# Outdoor Chairs



## kawisser (Aug 15, 2011)

I want to make some Adirondack chairs for my firepit. I really want to keep costs down, and the easiest way for me is with cheaper wood. Do you think it would be a huge mistake to use pine? I know it's not exactly outdoor friendly, but would it be ok outside if I treated it with something, stain or paint?

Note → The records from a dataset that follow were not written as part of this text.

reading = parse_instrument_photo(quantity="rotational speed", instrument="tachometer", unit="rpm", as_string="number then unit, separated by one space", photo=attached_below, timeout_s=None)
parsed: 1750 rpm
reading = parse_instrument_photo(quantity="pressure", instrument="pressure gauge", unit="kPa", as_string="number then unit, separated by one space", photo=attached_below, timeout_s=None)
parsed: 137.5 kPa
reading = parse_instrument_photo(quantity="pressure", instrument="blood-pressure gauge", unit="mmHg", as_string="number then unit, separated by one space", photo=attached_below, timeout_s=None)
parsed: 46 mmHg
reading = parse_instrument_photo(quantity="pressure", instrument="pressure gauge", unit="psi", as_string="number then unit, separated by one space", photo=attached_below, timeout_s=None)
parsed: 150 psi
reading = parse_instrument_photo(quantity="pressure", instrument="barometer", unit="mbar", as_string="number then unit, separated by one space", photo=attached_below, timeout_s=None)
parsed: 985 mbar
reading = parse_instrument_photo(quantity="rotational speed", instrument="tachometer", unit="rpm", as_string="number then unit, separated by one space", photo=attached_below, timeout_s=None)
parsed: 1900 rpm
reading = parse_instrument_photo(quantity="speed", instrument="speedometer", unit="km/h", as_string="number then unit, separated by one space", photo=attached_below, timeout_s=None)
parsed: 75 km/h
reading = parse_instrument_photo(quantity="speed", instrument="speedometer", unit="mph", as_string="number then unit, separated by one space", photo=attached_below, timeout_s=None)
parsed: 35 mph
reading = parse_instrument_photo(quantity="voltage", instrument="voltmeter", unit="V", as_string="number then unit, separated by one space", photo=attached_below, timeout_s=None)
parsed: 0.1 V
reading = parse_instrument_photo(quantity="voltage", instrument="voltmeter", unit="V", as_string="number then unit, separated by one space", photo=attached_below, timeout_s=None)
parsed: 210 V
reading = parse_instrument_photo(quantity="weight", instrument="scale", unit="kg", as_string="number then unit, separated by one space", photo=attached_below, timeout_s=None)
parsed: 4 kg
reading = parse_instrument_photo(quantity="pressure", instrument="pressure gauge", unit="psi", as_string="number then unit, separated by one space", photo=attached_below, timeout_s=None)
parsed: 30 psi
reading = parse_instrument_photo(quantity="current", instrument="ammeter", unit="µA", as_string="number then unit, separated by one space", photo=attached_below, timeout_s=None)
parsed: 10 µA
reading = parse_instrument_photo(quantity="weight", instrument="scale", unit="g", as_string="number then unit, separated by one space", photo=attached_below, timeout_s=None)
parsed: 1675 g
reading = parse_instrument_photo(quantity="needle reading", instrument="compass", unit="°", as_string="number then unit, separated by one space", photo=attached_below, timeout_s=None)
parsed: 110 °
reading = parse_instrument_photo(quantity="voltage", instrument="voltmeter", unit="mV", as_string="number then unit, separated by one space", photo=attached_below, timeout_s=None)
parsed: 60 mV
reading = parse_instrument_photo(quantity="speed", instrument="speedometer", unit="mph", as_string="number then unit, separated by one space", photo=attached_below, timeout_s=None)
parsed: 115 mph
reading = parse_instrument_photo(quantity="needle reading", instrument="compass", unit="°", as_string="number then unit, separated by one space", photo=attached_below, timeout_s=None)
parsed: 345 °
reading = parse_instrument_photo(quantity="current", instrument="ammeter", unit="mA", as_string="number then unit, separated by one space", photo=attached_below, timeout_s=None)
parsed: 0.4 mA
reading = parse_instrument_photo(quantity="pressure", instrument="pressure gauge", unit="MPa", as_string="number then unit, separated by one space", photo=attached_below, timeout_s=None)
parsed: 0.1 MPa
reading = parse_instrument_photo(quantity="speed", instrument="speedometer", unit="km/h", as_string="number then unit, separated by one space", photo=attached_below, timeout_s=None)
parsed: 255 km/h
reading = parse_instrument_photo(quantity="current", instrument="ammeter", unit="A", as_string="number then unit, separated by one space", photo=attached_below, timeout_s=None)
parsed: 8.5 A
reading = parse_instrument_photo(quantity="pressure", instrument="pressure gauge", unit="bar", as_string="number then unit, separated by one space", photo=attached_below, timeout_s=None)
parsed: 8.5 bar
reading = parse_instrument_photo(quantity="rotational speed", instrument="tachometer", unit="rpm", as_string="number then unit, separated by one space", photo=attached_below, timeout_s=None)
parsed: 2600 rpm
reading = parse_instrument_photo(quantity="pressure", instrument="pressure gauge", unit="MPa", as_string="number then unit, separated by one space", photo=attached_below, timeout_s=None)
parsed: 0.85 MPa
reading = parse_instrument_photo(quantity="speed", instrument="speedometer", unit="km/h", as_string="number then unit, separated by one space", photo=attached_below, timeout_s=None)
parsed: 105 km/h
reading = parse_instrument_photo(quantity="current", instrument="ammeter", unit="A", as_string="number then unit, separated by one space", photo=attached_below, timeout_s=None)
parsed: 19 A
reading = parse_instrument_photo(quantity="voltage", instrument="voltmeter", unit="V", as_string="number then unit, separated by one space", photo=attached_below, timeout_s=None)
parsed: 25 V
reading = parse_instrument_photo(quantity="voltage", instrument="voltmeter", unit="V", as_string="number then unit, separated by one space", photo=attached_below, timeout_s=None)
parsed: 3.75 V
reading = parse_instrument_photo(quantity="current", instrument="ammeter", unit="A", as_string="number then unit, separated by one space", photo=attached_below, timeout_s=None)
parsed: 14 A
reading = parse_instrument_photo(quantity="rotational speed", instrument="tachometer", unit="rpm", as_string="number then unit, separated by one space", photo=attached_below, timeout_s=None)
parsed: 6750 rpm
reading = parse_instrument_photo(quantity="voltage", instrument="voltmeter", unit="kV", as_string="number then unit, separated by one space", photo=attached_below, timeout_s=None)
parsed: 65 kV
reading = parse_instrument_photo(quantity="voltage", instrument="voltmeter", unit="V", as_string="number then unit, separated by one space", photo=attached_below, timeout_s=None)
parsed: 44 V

The other, better, option would be cedar, but I don't know where to buy it. All the big box stores like Home Depot, Meards, Lowes, they all carry cedar, but it's always only finished on 3 sides, with a rough cut on the 4th. Do you think I'd be able to sand the 4th side to a smooth enough finish, like the other 3 sides?


----------



## BCK (Feb 23, 2014)

sanding is only limited to time in my opinion..start with a fairly coarse to a fine...and make sure the back, bottom etc is the rougher side and the factory finish is upside/top etc....or a treated pine.. I'd treat it before assembly so parts that might not be exposed afterwards gets treated....good luck,,,enjoy


----------



## kawisser (Aug 15, 2011)

BCK said:


> sanding is only limited to time in my opinion..start with a fairly coarse to a fine...and make sure the back, bottom etc is the rougher side and the factory finish is upside/top etc....or a treated pine.. I'd treat it before assembly so parts that might not be exposed afterwards gets treated....good luck,,,enjoy


Do you think it would be a mistake to use pine? I don't need these to last 50 years, but I also don't want them falling apart next year.


----------



## TRN_Diesel (Feb 24, 2009)

I would suggest Cedar unless you have all kinds of time to rebuild them in a few years. Cedar will last 10x longer than pine and all you have to do is leave the rough side face down so it will not come into play. I wouldn't bother sanding its a rough chair for outside.


----------